Philip had an uncle who was a very different kind of man from himself. His name was Charles of Anjou. He was fierce and active; fond of war, power, and adventure; and always looking about for one or other of these amusements. He was king of an island named Sicily, which is to the south of Italy; and he treated the people so badly that they hated him and all the French, and made up their minds to get rid of them all out of the island as soon as possible. They had made friends with one of the Spanish kings, who promised to help them, and all was ready for a rising up against the French, when one day a quarrel rose between a French soldier and a Sicilian who were walking in a public garden (one Sunday) when the vesper or evening bells were just ringing. All the Sicilians gathered round to help their countryman, and the French soldiers to help the Frenchman, till there was a general fight all through the city. Then the Sicilians rose up in other parts of the island and attacked all the French soldiers who lived near them, till there was scarcely one Frenchman left alive in the whole of Sicily, Charles of Anjou, who was not in the island at the time, did all in his power to make himself master of it once more, But he never could do so, and died without having succeeded.
This rising up of the Sicilians against the French is called the Sicilian Vespers, because it happened,( as I said,) just at vesper-tide, or evening time, and it was a terrible thing for the French people.

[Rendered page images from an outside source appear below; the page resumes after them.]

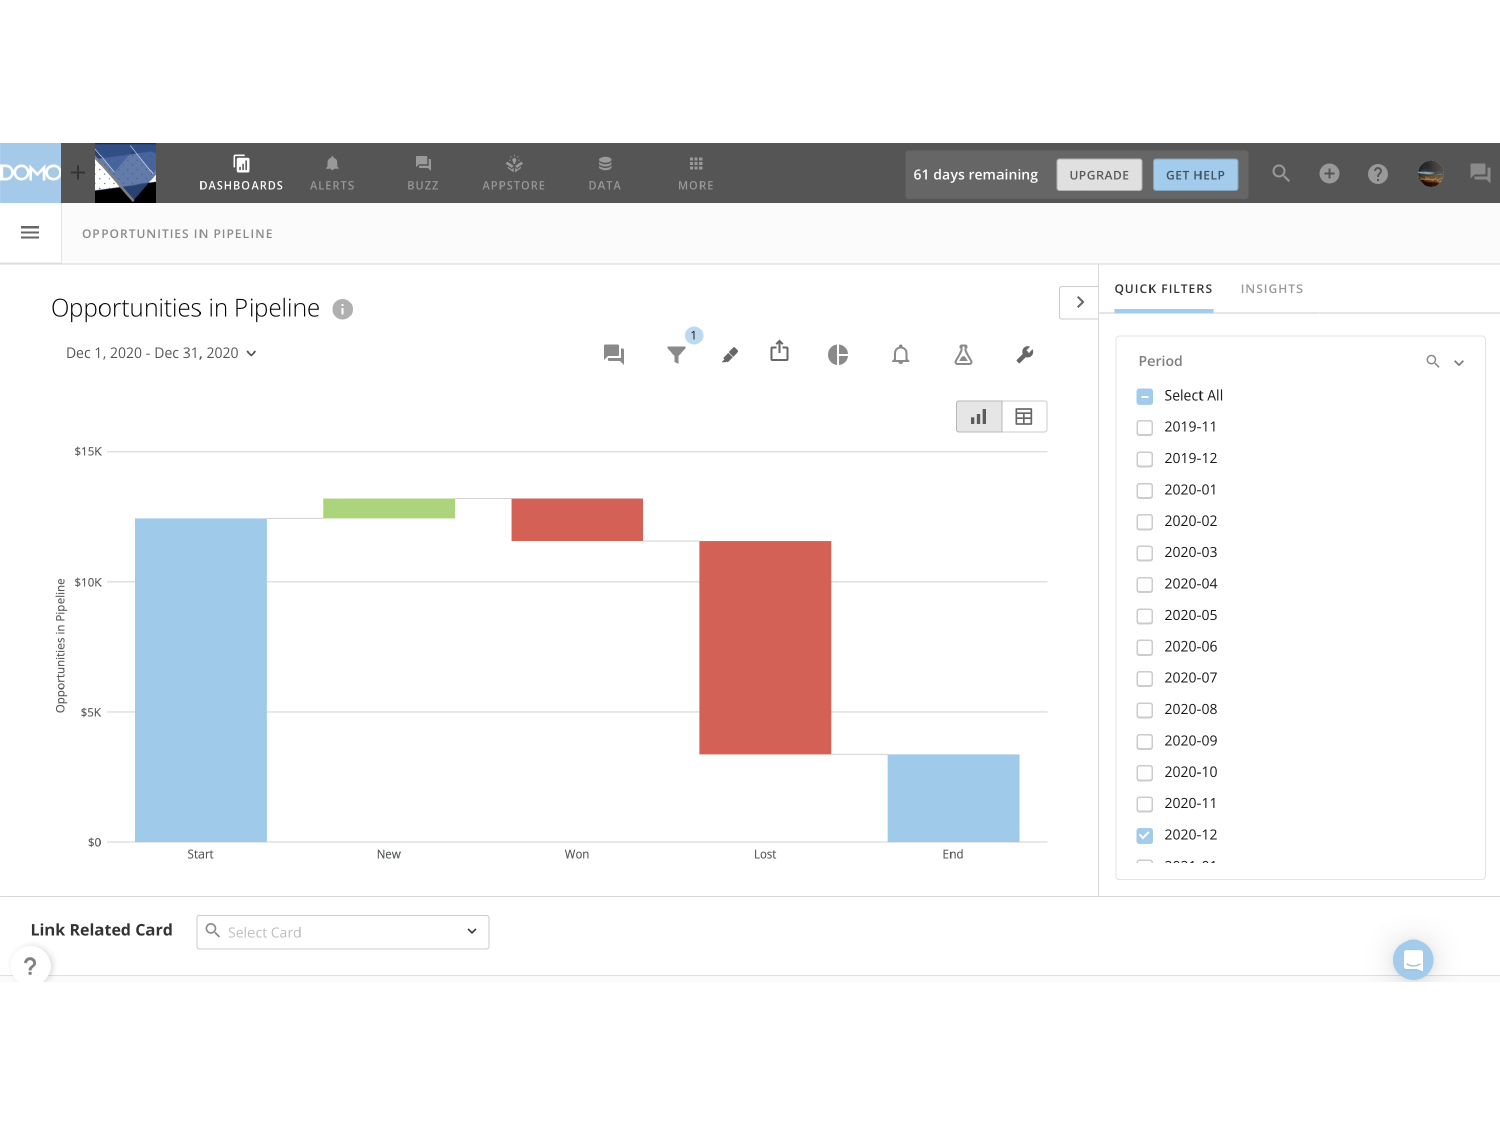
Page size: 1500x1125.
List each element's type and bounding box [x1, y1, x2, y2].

picture [0, 143, 1500, 982]
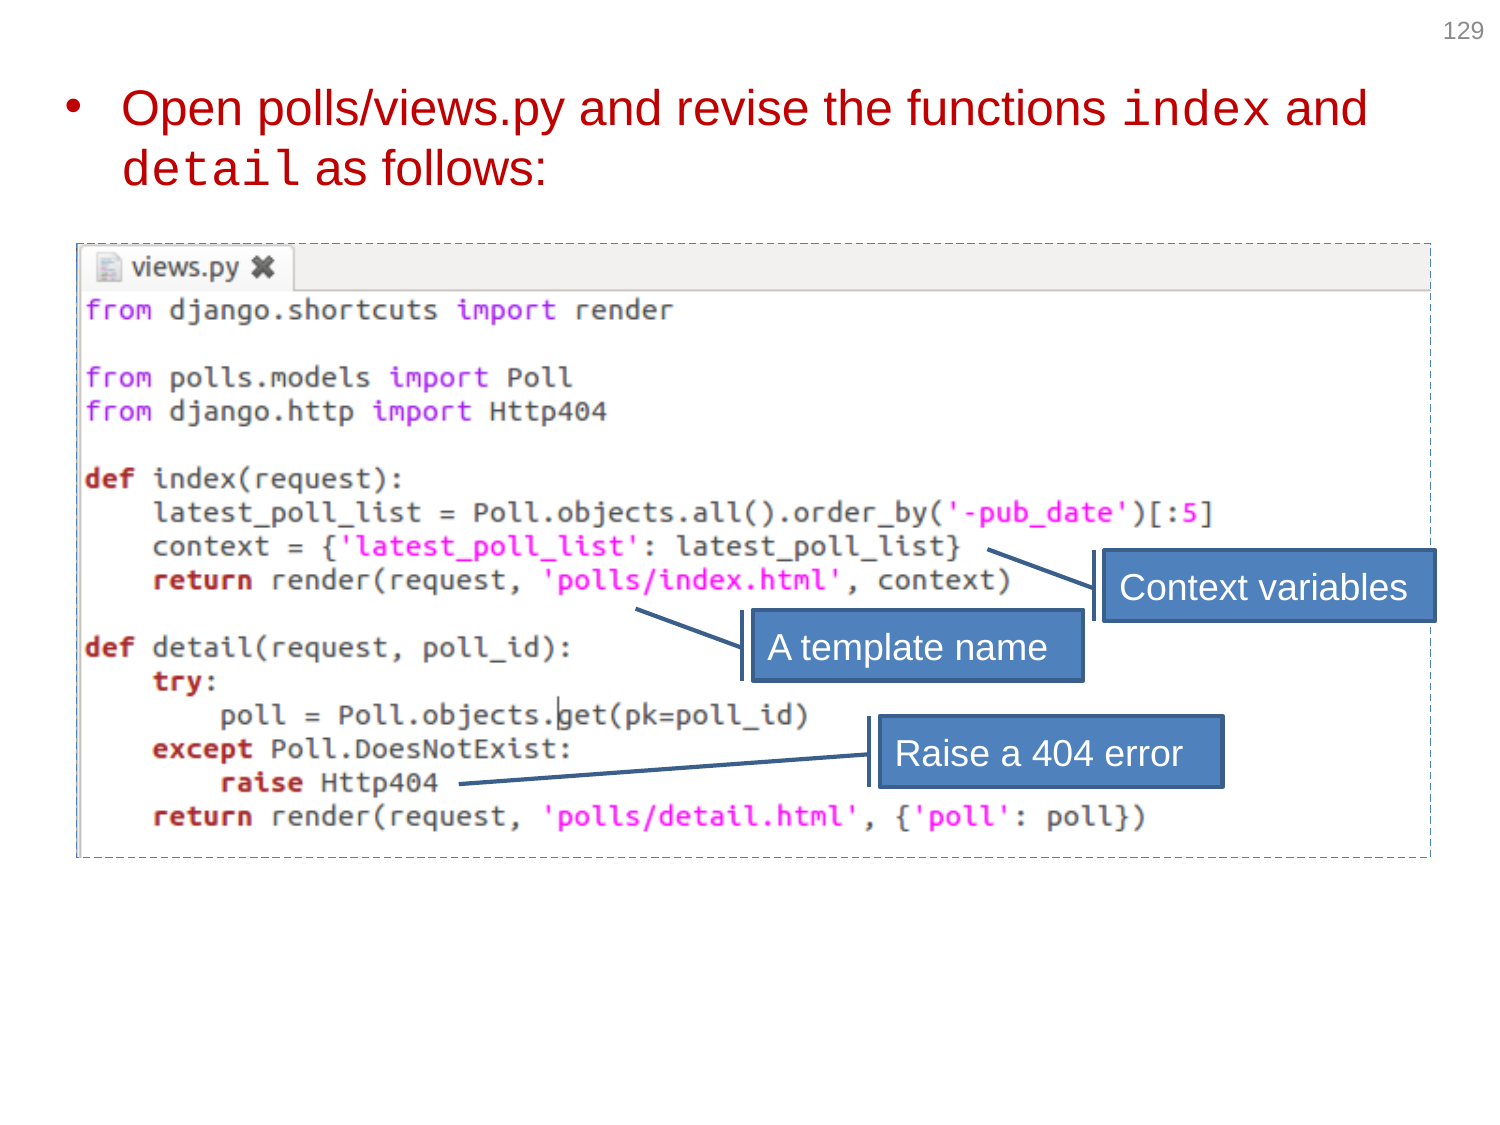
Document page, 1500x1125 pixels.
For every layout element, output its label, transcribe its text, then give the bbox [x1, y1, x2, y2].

picture [76, 243, 1431, 858]
list Open polls/views.py and revise the functions index and detail as follows: [49, 68, 1400, 811]
slide_number 129 [1149, 0, 1500, 60]
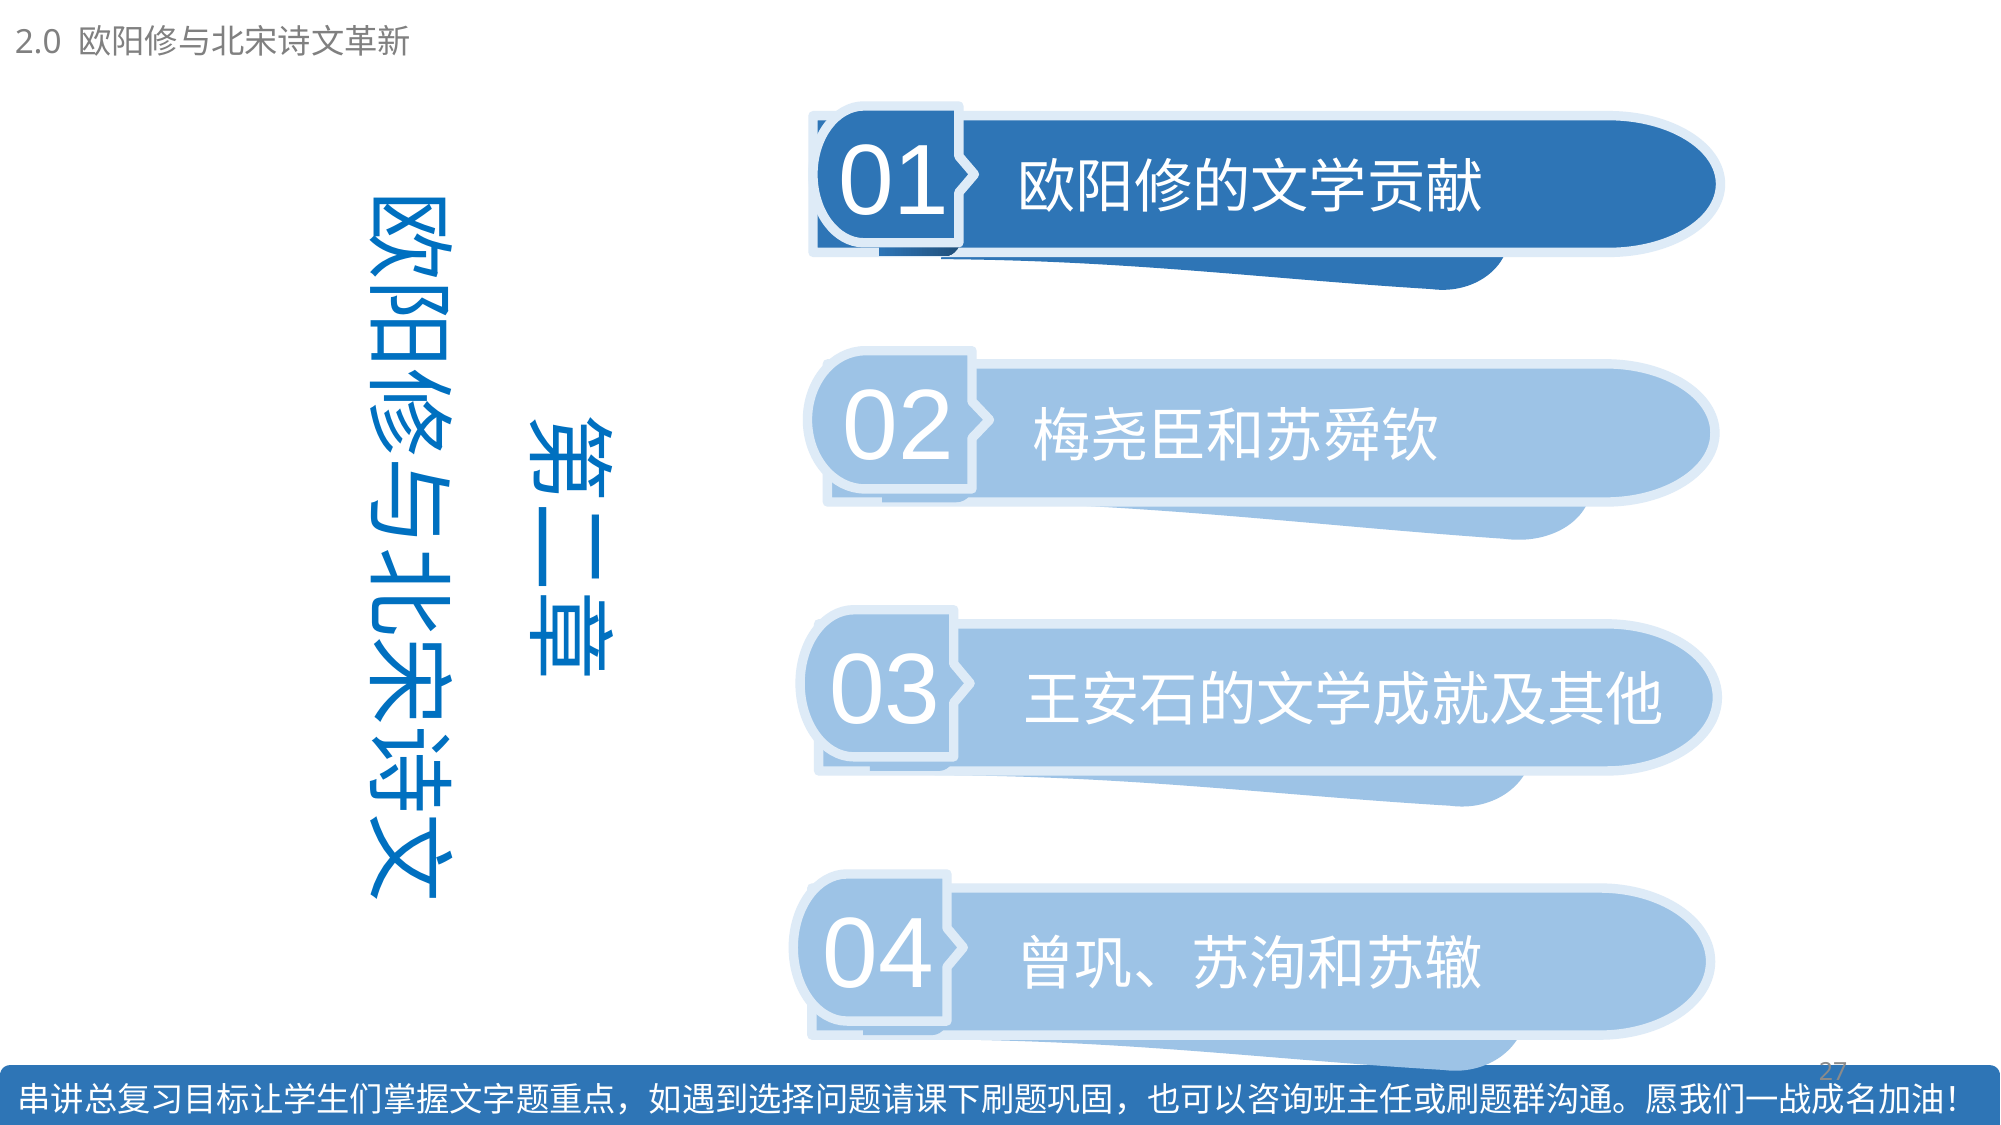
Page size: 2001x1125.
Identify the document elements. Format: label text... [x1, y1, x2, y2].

A sad accident happened at about this time in Philip's own family. His youngest brother had been made a knight, and a tournament was to be held in his honour. A tournament was an amusement which was coming very much into fashion at this time. It was a kind of sham-fight, in which knights rode against one another, attacked each other with swords and spears that were blunt, so as not to do any real harm, and tried to knock one another off their horses. The young prince, who had so lately become a knight, joined in the tournament, and was so much hurt by the blows he received, and confused by the heat and dust and the weight of his armour, that he became an idiot, and never recovered his senses. However, he found a young lady to marry him, and his descendants for some hundred years were called Bourbons, and some of them came to be kings at last, as we shall see.
I told you that one of the Spanish kings had helped the Sicilians in their rising up against Charles of Anjou. There were several different provinces in Spain, and each province had a king of its own. One of the most important was called Arragon, and the friend of the Sicilians was Peter, King of Arragon. The Pope at this time was the friend of Charles of Anjou, and was very angry with Peter of Arragon for having helped Charles's subjects to fight against him. He declared that Peter should be king no longer, and told Philip that he might have the kingdom of Arragon for one of his sons if he could conquer it from Peter. Philip at once set off across the Pyrenees to attack Arragon. He besieged a town named Gerona, and there he had to stay for two months and a half, for the people resisted him most bravely; but at last, after many of his men had died from heat and illness, the town gave itself up to him. He and his army were too much worn out to go any farther; they turned towards home, but on their way back through the Pyrenees Philip fell ill, and he died at the first French town they reached. A week after his death Gerona was taken back from the French by Peter of Arragon.